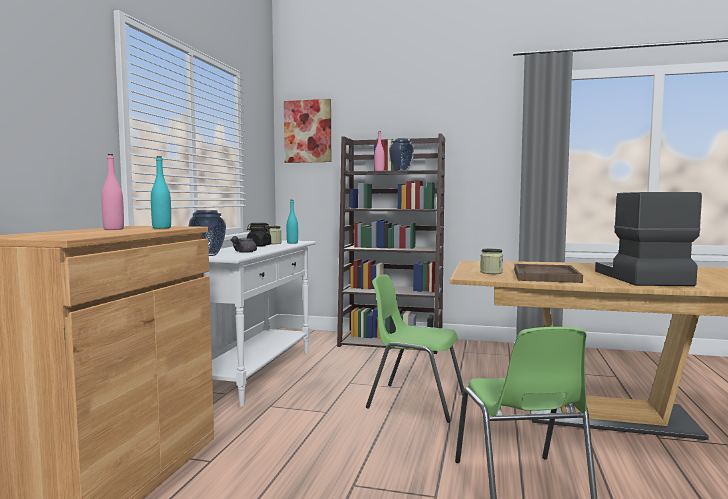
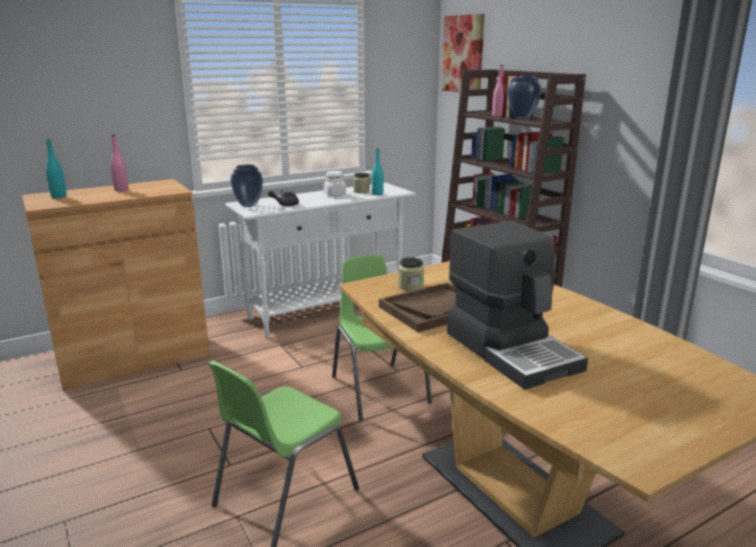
camera: 45 degrees right, 15 degrees up
(161, 228) = (152, 191): turquoise bottle -> turquoise bottle (59, 197)
(258, 246) = (334, 194): black jar -> white jar
(640, 278) = (512, 350): coffee machine -> coffee machine turned 105 degrees clockwise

- PROBLEM TO SOLVE
Repeat all of the data above word for word, minus the pictures.

- RESPONSE BOX
camera: 45 degrees right, 15 degrees up
(161, 228) = (152, 191): turquoise bottle -> turquoise bottle (59, 197)
(258, 246) = (334, 194): black jar -> white jar
(640, 278) = (512, 350): coffee machine -> coffee machine turned 105 degrees clockwise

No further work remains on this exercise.